What you will do
Please copy the lines of the entries below word for word, starting at the very first line and ending at the line that contains "für den Newsletter", with both of those lines included.

Saved entries

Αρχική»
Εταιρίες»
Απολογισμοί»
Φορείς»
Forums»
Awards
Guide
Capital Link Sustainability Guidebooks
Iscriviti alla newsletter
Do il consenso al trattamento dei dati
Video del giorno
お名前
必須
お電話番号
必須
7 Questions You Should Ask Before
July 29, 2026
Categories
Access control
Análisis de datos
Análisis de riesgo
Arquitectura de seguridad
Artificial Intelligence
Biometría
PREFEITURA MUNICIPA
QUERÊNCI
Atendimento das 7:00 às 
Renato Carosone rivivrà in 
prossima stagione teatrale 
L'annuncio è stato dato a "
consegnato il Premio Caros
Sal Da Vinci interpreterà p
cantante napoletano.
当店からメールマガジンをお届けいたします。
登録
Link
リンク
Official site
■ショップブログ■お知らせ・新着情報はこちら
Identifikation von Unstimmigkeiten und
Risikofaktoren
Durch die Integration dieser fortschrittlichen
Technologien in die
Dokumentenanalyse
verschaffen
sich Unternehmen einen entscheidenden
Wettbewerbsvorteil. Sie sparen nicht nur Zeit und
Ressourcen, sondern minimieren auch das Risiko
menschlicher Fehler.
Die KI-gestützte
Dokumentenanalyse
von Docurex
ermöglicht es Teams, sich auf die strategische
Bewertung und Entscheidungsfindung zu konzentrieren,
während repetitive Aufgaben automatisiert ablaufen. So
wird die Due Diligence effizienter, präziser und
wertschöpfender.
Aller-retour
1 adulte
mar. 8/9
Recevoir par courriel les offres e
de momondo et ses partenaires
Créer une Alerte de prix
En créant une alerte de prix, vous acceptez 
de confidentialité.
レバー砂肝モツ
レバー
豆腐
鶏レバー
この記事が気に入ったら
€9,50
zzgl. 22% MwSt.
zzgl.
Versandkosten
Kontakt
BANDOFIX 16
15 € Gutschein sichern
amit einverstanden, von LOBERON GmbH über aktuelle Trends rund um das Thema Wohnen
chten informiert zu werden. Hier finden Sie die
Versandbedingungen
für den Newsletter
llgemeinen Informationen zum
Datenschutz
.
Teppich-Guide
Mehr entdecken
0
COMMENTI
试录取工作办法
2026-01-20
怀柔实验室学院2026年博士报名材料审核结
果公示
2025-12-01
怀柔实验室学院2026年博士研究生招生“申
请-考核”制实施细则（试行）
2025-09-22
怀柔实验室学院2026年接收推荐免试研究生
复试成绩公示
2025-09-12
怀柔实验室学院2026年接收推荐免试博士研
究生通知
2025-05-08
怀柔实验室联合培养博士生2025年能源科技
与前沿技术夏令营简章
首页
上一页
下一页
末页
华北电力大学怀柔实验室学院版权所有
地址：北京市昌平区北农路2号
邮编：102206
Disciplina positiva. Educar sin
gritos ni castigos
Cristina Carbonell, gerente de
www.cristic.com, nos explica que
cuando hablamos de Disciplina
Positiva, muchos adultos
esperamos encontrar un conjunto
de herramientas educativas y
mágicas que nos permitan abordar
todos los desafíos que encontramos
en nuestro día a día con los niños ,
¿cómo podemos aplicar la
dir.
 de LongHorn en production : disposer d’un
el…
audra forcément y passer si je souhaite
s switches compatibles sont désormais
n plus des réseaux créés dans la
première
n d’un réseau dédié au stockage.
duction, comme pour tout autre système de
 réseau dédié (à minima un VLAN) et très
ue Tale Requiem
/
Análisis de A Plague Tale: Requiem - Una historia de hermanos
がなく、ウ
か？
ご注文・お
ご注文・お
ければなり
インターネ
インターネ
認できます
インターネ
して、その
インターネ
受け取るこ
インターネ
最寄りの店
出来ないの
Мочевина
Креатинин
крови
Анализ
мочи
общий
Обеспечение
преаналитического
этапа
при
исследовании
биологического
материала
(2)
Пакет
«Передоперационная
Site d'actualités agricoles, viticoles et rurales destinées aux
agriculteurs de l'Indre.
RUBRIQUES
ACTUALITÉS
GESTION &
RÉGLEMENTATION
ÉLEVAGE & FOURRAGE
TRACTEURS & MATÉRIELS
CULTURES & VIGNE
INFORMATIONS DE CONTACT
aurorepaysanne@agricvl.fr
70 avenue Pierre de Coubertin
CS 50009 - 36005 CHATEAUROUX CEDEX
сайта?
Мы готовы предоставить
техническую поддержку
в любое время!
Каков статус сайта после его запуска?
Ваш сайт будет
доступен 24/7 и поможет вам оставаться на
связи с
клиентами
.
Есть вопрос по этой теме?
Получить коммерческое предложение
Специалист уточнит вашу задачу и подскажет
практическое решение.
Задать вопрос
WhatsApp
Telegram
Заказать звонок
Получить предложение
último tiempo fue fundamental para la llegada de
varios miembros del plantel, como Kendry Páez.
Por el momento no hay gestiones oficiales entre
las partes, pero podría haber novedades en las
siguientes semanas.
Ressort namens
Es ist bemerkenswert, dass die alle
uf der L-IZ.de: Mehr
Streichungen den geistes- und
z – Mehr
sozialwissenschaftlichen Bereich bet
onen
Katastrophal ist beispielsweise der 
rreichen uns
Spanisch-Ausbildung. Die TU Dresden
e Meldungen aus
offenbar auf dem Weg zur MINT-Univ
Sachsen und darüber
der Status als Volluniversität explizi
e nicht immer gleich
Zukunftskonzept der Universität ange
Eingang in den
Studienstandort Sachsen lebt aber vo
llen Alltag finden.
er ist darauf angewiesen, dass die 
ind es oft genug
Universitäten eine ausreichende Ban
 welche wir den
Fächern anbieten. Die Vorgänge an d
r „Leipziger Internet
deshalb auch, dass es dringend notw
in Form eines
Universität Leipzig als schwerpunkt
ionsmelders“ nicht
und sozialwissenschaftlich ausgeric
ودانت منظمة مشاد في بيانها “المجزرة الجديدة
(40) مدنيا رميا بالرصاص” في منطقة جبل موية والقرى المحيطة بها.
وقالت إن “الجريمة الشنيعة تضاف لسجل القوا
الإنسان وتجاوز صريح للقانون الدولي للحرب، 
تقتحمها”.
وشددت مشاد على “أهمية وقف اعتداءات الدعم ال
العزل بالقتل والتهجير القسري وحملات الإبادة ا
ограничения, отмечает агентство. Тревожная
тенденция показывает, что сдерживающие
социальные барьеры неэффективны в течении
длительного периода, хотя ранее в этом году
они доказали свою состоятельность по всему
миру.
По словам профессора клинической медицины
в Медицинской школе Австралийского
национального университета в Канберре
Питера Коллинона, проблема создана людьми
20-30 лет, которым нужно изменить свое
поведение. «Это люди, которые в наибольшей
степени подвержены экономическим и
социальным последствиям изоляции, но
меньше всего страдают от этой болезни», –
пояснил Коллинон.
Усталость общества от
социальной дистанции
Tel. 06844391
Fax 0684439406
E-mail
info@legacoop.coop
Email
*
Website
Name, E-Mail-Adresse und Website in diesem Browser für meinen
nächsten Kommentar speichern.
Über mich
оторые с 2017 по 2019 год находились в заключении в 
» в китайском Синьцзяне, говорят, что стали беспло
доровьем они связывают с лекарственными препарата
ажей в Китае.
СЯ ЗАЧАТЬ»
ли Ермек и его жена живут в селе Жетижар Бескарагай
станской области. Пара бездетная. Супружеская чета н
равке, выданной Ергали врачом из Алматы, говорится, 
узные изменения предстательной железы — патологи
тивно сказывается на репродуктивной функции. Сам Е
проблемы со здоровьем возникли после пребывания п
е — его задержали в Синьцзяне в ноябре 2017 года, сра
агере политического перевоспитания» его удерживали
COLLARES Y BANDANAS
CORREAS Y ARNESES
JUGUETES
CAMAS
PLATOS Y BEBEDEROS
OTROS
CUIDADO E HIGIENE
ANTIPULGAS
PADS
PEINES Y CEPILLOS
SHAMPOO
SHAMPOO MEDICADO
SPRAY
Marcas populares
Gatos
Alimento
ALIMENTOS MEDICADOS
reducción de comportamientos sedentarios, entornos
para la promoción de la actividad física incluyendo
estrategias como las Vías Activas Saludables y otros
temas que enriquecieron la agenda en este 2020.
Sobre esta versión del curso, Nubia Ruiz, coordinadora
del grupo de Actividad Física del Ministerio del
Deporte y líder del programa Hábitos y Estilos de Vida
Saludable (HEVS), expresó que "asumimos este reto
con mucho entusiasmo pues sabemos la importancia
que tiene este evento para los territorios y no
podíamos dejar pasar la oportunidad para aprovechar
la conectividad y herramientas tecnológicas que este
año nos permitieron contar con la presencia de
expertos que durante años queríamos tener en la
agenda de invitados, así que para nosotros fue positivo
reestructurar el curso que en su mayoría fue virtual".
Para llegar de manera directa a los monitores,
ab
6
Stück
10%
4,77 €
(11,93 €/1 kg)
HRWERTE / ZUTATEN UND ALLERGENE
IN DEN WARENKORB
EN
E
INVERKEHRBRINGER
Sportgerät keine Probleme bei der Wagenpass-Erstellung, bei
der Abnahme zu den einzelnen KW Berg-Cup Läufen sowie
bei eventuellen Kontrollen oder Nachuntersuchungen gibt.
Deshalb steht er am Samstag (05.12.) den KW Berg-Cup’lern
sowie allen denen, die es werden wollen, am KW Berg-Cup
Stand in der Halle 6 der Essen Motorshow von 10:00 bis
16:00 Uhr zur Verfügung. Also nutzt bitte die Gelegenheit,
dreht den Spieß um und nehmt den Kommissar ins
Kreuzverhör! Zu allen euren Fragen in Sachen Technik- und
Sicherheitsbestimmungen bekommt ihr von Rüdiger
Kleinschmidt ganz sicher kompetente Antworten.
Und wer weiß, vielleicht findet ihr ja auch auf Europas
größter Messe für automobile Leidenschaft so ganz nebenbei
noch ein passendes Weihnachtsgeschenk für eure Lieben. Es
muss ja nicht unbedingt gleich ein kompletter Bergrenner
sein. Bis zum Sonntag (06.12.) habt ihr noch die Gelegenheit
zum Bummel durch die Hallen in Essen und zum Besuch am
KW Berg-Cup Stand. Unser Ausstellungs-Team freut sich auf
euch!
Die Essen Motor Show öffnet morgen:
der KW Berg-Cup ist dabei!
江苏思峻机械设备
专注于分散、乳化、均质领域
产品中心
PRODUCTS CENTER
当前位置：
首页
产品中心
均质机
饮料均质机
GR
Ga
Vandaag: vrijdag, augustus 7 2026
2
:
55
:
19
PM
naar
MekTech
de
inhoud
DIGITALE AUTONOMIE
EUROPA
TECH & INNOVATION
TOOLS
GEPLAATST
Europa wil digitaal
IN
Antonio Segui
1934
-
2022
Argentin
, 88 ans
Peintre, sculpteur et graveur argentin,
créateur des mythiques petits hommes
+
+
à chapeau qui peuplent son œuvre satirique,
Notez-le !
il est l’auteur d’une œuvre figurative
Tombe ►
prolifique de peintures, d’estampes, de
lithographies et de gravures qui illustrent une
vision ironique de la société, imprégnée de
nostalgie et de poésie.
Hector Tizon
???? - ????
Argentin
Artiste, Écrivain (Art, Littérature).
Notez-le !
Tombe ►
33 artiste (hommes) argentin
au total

Answer
Αρχική»
Εταιρίες»
Απολογισμοί»
Φορείς»
Forums»
Awards
Guide
Capital Link Sustainability Guidebooks
Iscriviti alla newsletter
Do il consenso al trattamento dei dati
Video del giorno
お名前
必須
お電話番号
必須
7 Questions You Should Ask Before
July 29, 2026
Categories
Access control
Análisis de datos
Análisis de riesgo
Arquitectura de seguridad
Artificial Intelligence
Biometría
PREFEITURA MUNICIPA
QUERÊNCI
Atendimento das 7:00 às 
Renato Carosone rivivrà in 
prossima stagione teatrale 
L'annuncio è stato dato a "
consegnato il Premio Caros
Sal Da Vinci interpreterà p
cantante napoletano.
当店からメールマガジンをお届けいたします。
登録
Link
リンク
Official site
■ショップブログ■お知らせ・新着情報はこちら
Identifikation von Unstimmigkeiten und
Risikofaktoren
Durch die Integration dieser fortschrittlichen
Technologien in die
Dokumentenanalyse
verschaffen
sich Unternehmen einen entscheidenden
Wettbewerbsvorteil. Sie sparen nicht nur Zeit und
Ressourcen, sondern minimieren auch das Risiko
menschlicher Fehler.
Die KI-gestützte
Dokumentenanalyse
von Docurex
ermöglicht es Teams, sich auf die strategische
Bewertung und Entscheidungsfindung zu konzentrieren,
während repetitive Aufgaben automatisiert ablaufen. So
wird die Due Diligence effizienter, präziser und
wertschöpfender.
Aller-retour
1 adulte
mar. 8/9
Recevoir par courriel les offres e
de momondo et ses partenaires
Créer une Alerte de prix
En créant une alerte de prix, vous acceptez 
de confidentialité.
レバー砂肝モツ
レバー
豆腐
鶏レバー
この記事が気に入ったら
€9,50
zzgl. 22% MwSt.
zzgl.
Versandkosten
Kontakt
BANDOFIX 16
15 € Gutschein sichern
amit einverstanden, von LOBERON GmbH über aktuelle Trends rund um das Thema Wohnen
chten informiert zu werden. Hier finden Sie die
Versandbedingungen
für den Newsletter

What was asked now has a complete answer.